人間関係、360度死角なしの理由

 整った知的な容姿に、クリアカットな物言い。一見していわゆる「ダブル」なのだと分かる名前と顔立ち。初めてホラン千秋さんを見たのは夜のニュース番組でしたから、女子アナさんだとばかり思っていたらバラエティー番組でもシャープな発言が大受けで大活躍。

 「女子アナになりたくて民放キー局を受けたけれど全滅した」との告白をテレビで聞いた時、女子アナを諦めてタレントになった人がキャスターに抜てきされたとの大逆転エピソードに、大器ぶりを強く印象付けられました。

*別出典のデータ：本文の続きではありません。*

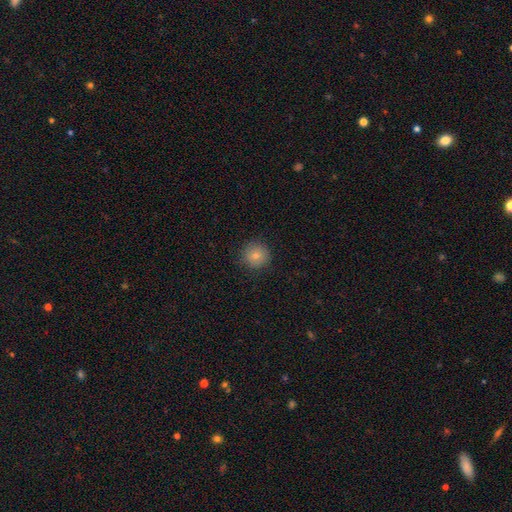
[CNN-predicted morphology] Smooth or featured: smooth — 80% (star or artifact — 11%)
How rounded: round — 94% (in between — 5%)
Merging: none — 87% (minor disturbance — 9%)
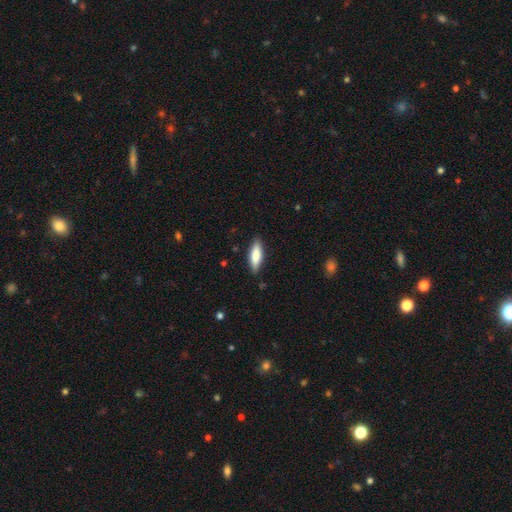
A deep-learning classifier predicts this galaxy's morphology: smooth 77%, featured or disk 18%, star or artifact 6%. Down the decision tree: how rounded — in between (51%); merging — none (87%).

 コメントの的確さから「頭のいい人なんだな」と思わされるのはもちろん、大物タレントさんへも軽いツッコミを入れながらちゃんと笑ってもらえる、そんなチャーミングさでお茶の間の人気者になっていったのは、とても自然なことだったように思います。というのも、彼女のサバサバは誰も傷つけない、そして自虐なんて形で自分を傷つけることもない愛とユーモアのあるサバサバ、つまり「機知(ウイット)」だからなのではないでしょうか。

「第一志望に落ち続けたのに腐らなかった人生」

 ウイットとは、まず笑い。笑いの中で何か真実を指摘するから知的でちょっと皮肉で面白いのです。相手の心情を思いやれない鋭い毒舌とは別物で、人が傷つくとはどういうことなのかよく分かっているからこそ、それを絶妙なバランス感覚で避ける芸当でもあります。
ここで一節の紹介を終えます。